Per spiegare questo suo interesse Biamonti sottolineava che la scelta del confine tra l'Italia e la Francia era solo dettata
da ragioni narrative. In realtà gli interessava un discorso metaforico più ampio su tutto il Mediterraneo:
«Questa civiltà data dalla luce e dal sapere, dalla lucidità e dalla corrosione, è adesso minacciata
segretamente da un'orda barbarica, da una marea umana legata dai fanatismi di violenza. C'è un richiamo di morte
che viene da tutte queste popolazioni affamate che gravitano sul Mediterraneo. Avverrà qualche cozzo tremendo oppure
una sintesi superiore, nuova, che sia in grado di superare questi contrasti.
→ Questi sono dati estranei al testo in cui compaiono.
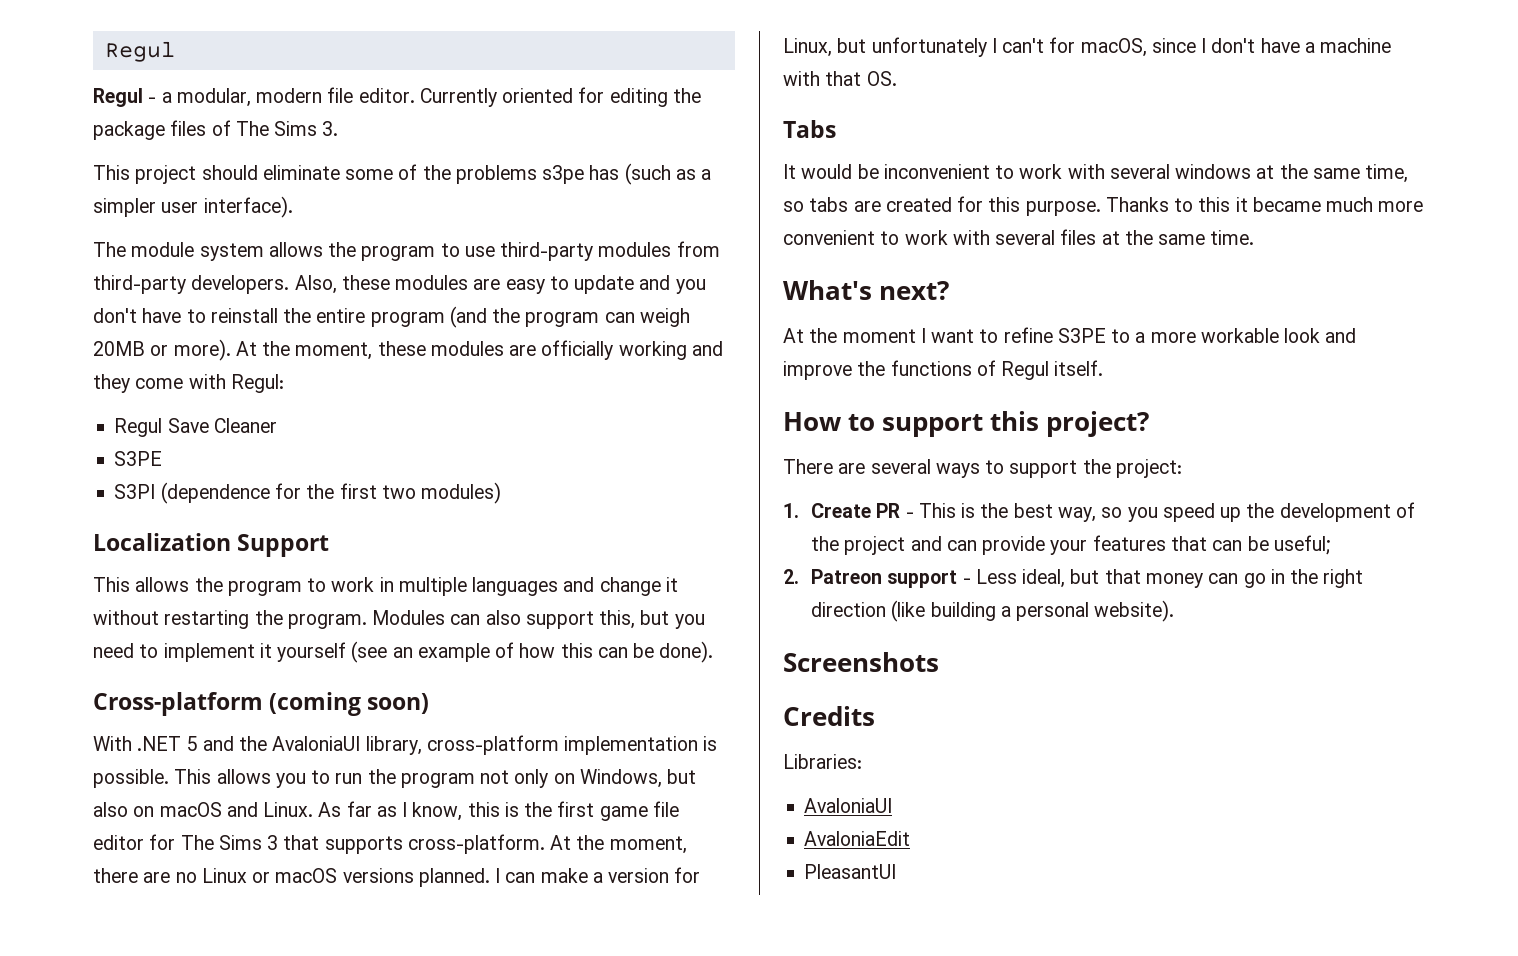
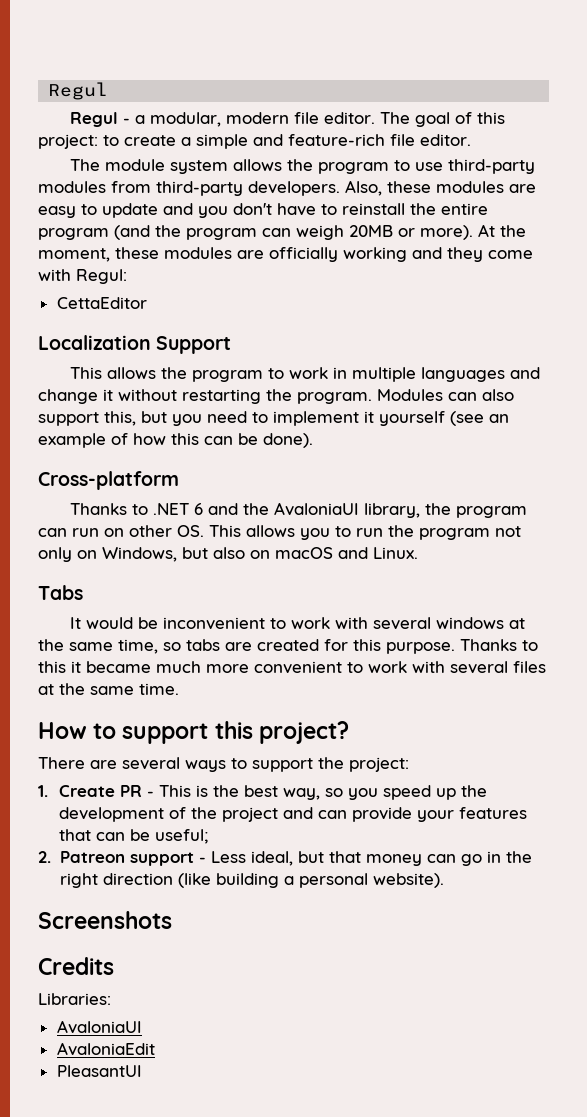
[419,87,701,107] [93,120,339,140] [93,163,712,185] [93,196,293,218] Currently oriented for editing the package files of The Sims 3. // This project should eliminate some of the problems s3pe has (such as a simpler user interface). -> [379,112,505,127] [38,134,471,149] The goal of this project: to create a simple and feature-rich file editor.
[114,418,277,437] [114,451,163,466] [114,482,502,504] Regul Save Cleaner // S3PE // S3PI (dependence for the first two modules) -> [56,297,147,309] CettaEditor
[269,692,430,716] [93,735,718,755] [93,769,169,788] (coming soon) // With .NET 5 and the AvaloniaUI library, cross-platform implementation is possible. -> [69,502,527,518] [38,525,204,537] // Thanks to .NET 6 and the AvaloniaUI library, the program can run on other OS.
[318,801,679,821] [93,834,687,854] [93,867,701,887] [783,37,1392,57] [783,71,897,86] As far as I know, this is the first game file editor for The Sims 3 that supports cross-platform. At the moment, there are no Linux or macOS versions planned. I can make a version for Linux, but unfortunately I can't for macOS, since I don't have a machine with that OS. -> (418, 553) none
[783,280,950,300] [783,327,1357,343] [783,360,1104,380] // What's next? // At the moment I want to refine S3PE to a more workable look and improve the functions of Regul itself. -> (179, 689) none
Però non vedo ancora gli elementi di
superamento». Sono parole di alcuni anni fa, che rilette oggi rivelano la cognizione lucida e profetica degli scrittori,
come Biamonti, lontani dalle mode letterarie, dai conformismi estetici; fedele al suo mondo di roccia e di mare che, però,
poteva contenere anche tutte le chiavi di lettura delle inquietudini contemporanee.